TO DO. All of the data is to be set down again without any alteration.

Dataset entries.
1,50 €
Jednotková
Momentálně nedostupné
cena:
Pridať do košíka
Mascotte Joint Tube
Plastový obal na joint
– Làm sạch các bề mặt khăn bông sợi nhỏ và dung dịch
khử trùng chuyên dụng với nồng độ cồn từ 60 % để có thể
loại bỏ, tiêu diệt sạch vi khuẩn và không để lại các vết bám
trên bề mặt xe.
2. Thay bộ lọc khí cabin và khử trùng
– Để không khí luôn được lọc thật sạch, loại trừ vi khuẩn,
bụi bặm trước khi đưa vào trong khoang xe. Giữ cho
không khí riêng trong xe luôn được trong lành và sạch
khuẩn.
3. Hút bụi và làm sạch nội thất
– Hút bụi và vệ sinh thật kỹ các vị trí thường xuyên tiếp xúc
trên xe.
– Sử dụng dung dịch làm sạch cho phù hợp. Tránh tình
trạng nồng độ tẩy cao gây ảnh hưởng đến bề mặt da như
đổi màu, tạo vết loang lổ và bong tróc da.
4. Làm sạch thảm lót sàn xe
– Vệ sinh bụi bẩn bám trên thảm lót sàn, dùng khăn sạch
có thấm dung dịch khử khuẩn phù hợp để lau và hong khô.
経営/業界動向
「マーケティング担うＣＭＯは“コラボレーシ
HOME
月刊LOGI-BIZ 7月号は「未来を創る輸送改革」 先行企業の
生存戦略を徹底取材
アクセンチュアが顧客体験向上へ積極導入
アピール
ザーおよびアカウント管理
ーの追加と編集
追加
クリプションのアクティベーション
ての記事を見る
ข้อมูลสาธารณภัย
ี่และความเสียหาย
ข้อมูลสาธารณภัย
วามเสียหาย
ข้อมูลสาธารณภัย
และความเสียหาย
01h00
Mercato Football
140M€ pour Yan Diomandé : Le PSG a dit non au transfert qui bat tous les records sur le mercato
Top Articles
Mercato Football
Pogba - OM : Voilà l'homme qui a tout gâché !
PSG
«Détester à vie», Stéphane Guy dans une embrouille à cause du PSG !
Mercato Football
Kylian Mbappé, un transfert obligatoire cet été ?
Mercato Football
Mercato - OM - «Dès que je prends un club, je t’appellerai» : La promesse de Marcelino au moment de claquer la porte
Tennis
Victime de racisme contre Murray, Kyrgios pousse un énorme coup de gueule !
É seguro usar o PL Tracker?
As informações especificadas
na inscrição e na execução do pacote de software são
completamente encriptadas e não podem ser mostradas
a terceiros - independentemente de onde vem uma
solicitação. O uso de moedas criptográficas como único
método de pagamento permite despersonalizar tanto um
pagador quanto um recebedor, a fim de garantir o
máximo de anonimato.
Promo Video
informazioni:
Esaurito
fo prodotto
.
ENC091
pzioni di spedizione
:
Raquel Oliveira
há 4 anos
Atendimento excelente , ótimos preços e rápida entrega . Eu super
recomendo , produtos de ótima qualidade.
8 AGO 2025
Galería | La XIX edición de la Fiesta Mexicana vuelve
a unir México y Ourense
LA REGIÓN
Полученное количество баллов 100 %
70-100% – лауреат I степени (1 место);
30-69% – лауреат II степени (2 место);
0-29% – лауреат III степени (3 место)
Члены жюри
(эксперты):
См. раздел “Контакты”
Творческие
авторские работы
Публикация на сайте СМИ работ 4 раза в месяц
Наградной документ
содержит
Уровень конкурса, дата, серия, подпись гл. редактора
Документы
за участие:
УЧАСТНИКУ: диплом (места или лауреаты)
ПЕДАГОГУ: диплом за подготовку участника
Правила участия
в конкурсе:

SOLUTION BELOW.
1,50 €
Jednotková
Momentálně nedostupné
cena:
Pridať do košíka
Mascotte Joint Tube
Plastový obal na joint
– Làm sạch các bề mặt khăn bông sợi nhỏ và dung dịch
khử trùng chuyên dụng với nồng độ cồn từ 60 % để có thể
loại bỏ, tiêu diệt sạch vi khuẩn và không để lại các vết bám
trên bề mặt xe.
2. Thay bộ lọc khí cabin và khử trùng
– Để không khí luôn được lọc thật sạch, loại trừ vi khuẩn,
bụi bặm trước khi đưa vào trong khoang xe. Giữ cho
không khí riêng trong xe luôn được trong lành và sạch
khuẩn.
3. Hút bụi và làm sạch nội thất
– Hút bụi và vệ sinh thật kỹ các vị trí thường xuyên tiếp xúc
trên xe.
– Sử dụng dung dịch làm sạch cho phù hợp. Tránh tình
trạng nồng độ tẩy cao gây ảnh hưởng đến bề mặt da như
đổi màu, tạo vết loang lổ và bong tróc da.
4. Làm sạch thảm lót sàn xe
– Vệ sinh bụi bẩn bám trên thảm lót sàn, dùng khăn sạch
có thấm dung dịch khử khuẩn phù hợp để lau và hong khô.
経営/業界動向
「マーケティング担うＣＭＯは“コラボレーシ
HOME
月刊LOGI-BIZ 7月号は「未来を創る輸送改革」 先行企業の
生存戦略を徹底取材
アクセンチュアが顧客体験向上へ積極導入
アピール
ザーおよびアカウント管理
ーの追加と編集
追加
クリプションのアクティベーション
ての記事を見る
ข้อมูลสาธารณภัย
ี่และความเสียหาย
ข้อมูลสาธารณภัย
วามเสียหาย
ข้อมูลสาธารณภัย
และความเสียหาย
01h00
Mercato Football
140M€ pour Yan Diomandé : Le PSG a dit non au transfert qui bat tous les records sur le mercato
Top Articles
Mercato Football
Pogba - OM : Voilà l'homme qui a tout gâché !
PSG
«Détester à vie», Stéphane Guy dans une embrouille à cause du PSG !
Mercato Football
Kylian Mbappé, un transfert obligatoire cet été ?
Mercato Football
Mercato - OM - «Dès que je prends un club, je t’appellerai» : La promesse de Marcelino au moment de claquer la porte
Tennis
Victime de racisme contre Murray, Kyrgios pousse un énorme coup de gueule !
É seguro usar o PL Tracker?
As informações especificadas
na inscrição e na execução do pacote de software são
completamente encriptadas e não podem ser mostradas
a terceiros - independentemente de onde vem uma
solicitação. O uso de moedas criptográficas como único
método de pagamento permite despersonalizar tanto um
pagador quanto um recebedor, a fim de garantir o
máximo de anonimato.
Promo Video
informazioni:
Esaurito
fo prodotto
.
ENC091
pzioni di spedizione
:
Raquel Oliveira
há 4 anos
Atendimento excelente , ótimos preços e rápida entrega . Eu super
recomendo , produtos de ótima qualidade.
8 AGO 2025
Galería | La XIX edición de la Fiesta Mexicana vuelve
a unir México y Ourense
LA REGIÓN
Полученное количество баллов 100 %
70-100% – лауреат I степени (1 место);
30-69% – лауреат II степени (2 место);
0-29% – лауреат III степени (3 место)
Члены жюри
(эксперты):
См. раздел “Контакты”
Творческие
авторские работы
Публикация на сайте СМИ работ 4 раза в месяц
Наградной документ
содержит
Уровень конкурса, дата, серия, подпись гл. редактора
Документы
за участие:
УЧАСТНИКУ: диплом (места или лауреаты)
ПЕДАГОГУ: диплом за подготовку участника
Правила участия
в конкурсе:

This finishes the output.